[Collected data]
--------------------------------

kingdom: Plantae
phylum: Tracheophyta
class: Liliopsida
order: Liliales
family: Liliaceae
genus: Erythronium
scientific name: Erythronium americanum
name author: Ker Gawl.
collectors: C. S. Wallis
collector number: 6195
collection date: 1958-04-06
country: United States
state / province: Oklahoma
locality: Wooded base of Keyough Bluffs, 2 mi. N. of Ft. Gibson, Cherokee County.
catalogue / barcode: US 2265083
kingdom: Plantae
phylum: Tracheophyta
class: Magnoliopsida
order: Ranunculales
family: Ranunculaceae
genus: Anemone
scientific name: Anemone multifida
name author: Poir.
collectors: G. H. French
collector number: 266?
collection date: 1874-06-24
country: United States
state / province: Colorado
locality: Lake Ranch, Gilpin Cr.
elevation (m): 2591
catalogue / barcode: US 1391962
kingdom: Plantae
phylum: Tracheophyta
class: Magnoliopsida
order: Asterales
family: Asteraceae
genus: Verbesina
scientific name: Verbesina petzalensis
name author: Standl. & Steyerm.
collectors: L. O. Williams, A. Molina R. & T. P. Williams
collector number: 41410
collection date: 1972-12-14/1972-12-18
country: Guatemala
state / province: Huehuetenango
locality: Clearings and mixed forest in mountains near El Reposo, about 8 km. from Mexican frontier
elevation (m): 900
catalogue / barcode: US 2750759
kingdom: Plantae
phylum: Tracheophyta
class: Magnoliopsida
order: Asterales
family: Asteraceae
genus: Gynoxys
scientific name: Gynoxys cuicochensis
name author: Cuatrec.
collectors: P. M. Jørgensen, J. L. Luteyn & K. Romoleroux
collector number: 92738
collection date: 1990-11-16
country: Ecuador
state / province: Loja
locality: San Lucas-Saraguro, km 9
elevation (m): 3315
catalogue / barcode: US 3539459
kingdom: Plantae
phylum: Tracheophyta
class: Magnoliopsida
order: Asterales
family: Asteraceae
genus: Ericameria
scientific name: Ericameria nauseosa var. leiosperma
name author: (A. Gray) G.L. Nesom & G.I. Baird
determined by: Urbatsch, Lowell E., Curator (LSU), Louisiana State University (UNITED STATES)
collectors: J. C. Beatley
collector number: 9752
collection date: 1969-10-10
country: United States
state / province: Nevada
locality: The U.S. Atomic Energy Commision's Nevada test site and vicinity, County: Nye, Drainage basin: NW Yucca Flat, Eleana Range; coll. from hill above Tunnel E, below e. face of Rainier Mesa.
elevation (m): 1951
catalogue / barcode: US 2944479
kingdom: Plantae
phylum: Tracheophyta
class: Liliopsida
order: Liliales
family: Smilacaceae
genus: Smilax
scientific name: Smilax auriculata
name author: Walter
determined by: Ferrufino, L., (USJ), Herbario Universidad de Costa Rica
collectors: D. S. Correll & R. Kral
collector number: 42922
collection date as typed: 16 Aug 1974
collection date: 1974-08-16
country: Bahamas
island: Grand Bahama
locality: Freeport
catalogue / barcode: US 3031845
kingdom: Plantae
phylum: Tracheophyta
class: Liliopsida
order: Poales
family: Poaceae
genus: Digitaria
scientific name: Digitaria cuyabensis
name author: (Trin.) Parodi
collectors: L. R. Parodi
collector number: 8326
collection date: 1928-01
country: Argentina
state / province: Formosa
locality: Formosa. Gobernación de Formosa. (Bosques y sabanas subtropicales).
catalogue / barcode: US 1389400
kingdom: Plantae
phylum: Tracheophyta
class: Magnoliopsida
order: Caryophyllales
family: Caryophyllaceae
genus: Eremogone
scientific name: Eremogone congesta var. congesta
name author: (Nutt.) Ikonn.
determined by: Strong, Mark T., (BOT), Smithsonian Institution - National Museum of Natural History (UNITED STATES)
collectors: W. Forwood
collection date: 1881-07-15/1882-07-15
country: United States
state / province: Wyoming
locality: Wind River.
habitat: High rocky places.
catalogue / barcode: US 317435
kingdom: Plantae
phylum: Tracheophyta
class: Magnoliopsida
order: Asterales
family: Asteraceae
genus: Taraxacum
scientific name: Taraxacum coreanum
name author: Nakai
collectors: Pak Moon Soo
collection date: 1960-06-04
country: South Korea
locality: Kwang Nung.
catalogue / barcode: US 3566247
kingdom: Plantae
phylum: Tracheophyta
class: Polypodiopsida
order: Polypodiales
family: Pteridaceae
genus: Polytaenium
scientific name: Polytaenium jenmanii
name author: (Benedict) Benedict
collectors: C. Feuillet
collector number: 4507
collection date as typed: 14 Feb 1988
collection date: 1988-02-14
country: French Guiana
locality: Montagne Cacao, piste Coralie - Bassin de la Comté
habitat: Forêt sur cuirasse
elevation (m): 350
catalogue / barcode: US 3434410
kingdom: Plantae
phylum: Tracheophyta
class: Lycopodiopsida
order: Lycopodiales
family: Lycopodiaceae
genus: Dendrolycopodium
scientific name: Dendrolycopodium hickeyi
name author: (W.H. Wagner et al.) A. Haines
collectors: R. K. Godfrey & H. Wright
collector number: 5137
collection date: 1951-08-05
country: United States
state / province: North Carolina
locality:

--------------------------------

**Written exercise**
How many lines in the material contain the string "barcode"? Give only the number.

**Full response**
10